## DOCUMENT EXCERPT
+---+

I may need to write to the noble Lord on this. The whole development has got to start within three years. The noble Lord is looking as bewildered as I feel.
I will not dwell on this because we have other things to discuss. As I understand it, the relevant period is three years—we would like to see a period of two years, but it is to be three years—in which the developer has to complete under the provisions of proposed subsection (11). I am trying to tie that up with what the noble Baroness has just said about starting to commence the development when it is only partly commenced. That is what is confusing me.
My Lords, I do not want to cause any more confusion because it is too late for that. However, I may be able to respond. It is always a relief to know that I am right. The completion is not legally defined. It does not have to be finished within three years, but it must start within three years. I hope that that clarifies the position.
I understand what the noble Baroness has said, but perhaps we will return to the issue.
My Lords, I am very pleased to be here to support my noble friend Lord Tope. It is about six hours since I was moving amendments in Grand Committee about copyright so it is pleasurable to come back to a rather more familiar scene. I do not think that I can add very much to what my noble friend has said. He has put the case extremely well. The centre of the case is that the mayor is there and has these powers accorded to him by Parliament. It seems very strange that he should have no function in relation to this important matter. Affordable housing in London is enormously important, as I think my noble friend on the Front Bench will acknowledge. From his own knowledge, he will be well aware of the need to find proper housing for people who cannot afford to go out into the market. The mayor has this overall responsibility. Why should he not be entitled to have this role rather than it going to the inspectorate in Bristol? I very much support the amendment.
My Lords, I am not unsympathetic to the thrust of the amendment that has been moved by the noble Lord, Lord Tope, and supported by the noble Lord, Lord Jenkin. However, it does not seem to be quite right to say that the Bill makes no reference to the Mayor of London, because new Section 106BB(18) states:
“In the application of Schedule 6 to an appeal under this section in a case where the authority mentioned in subsection(1) is the Mayor of London, references in that Schedule to the local planning authority are references to the Mayor of London”.
I was not quite sure whether the noble Lord was proposing that the Mayor of London’s role in this should be as the local planning authority—in which case the question is what happens if the Mayor of London does not support the applicant’s appeal—or whether the Mayor of London sits in substitution for the Secretary of State. When the noble Lord replies, it would be helpful if he could clarify and unpick that issue.
My Lords, I must admit that, as I heard my noble friend Lord Jenkin making his contribution, I looked over my shoulder, because earlier this afternoon I did just that and noticed he was not in his usual place. We of course welcome him and, indeed, his contribution to the Committee.
My noble friend Lord Tope proposes amendments that seek to allow the Mayor of London to determine applications made under new Section 106BA, where the development, as he rightly pointed out, is of strategic importance. He also made the important point about affordable housing and its particular importance in London, which I fully support, as do the Government. The Government are supportive, in particular, of a proactive approach to stalled sites being taken forward by the Mayor of London. The clause is clear that any application for review of affordable housing requirements under Section 106 that the mayor himself negotiated and signed is made directly to the mayor.

+---+

## CHECK YOUR UNDERSTANDING
A) List every numbered legislative provision (section, subsection or schedule) that the debate excerpt cites.
B) Reproduce word for word the passage of the debate excerpt from "My Lords, I do" up to and including "clarifies the position.".
C) Using the debate excerpt, decide whether each statement holds, answering yes or no and quoting the words that settle it: (i) The development must be finished within three years. (ii) One speaker had been moving amendments about copyright in Grand Committee roughly six hours earlier. (iii) The Government opposes a proactive approach by the Mayor of London to stalled sites.

## SOURCE MATERIAL
+---+

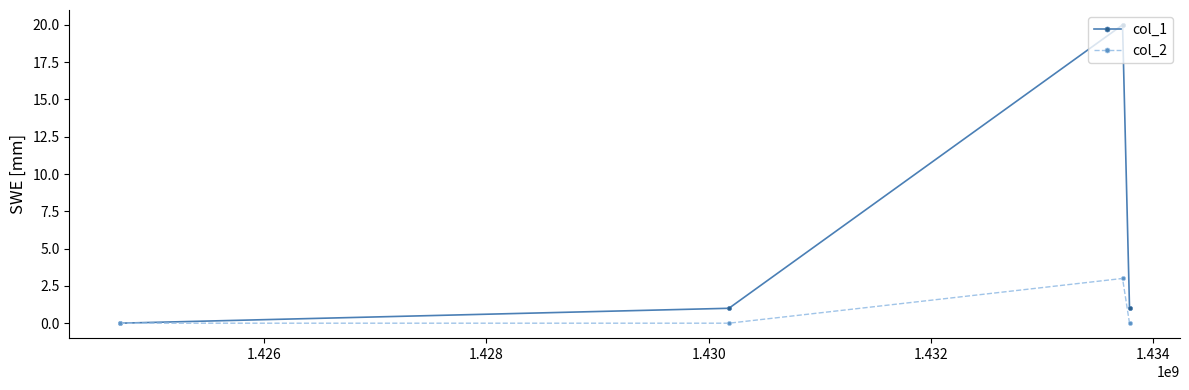

Which series has the largest total across all categories?

col_1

+---+

## YOUR RESPONSES
A)
- proposed subsection (11)
- new Section 106BB(18)
- Schedule 6
- subsection(1)
- new Section 106BA
- Section 106

B)
My Lords, I do not want to cause any more confusion because it is too late for that. However, I may be able to respond. It is always a relief to know that I am right. The completion is not legally defined. It does not have to be finished within three years, but it must start within three years. I hope that that clarifies the position.

C)
(i) No: "It does not have to be finished within three years, but it must start within three years."
(ii) Yes: "It is about six hours since I was moving amendments in Grand Committee about copyright"
(iii) No: "The Government are supportive, in particular, of a proactive approach to stalled sites being taken forward by the Mayor of London."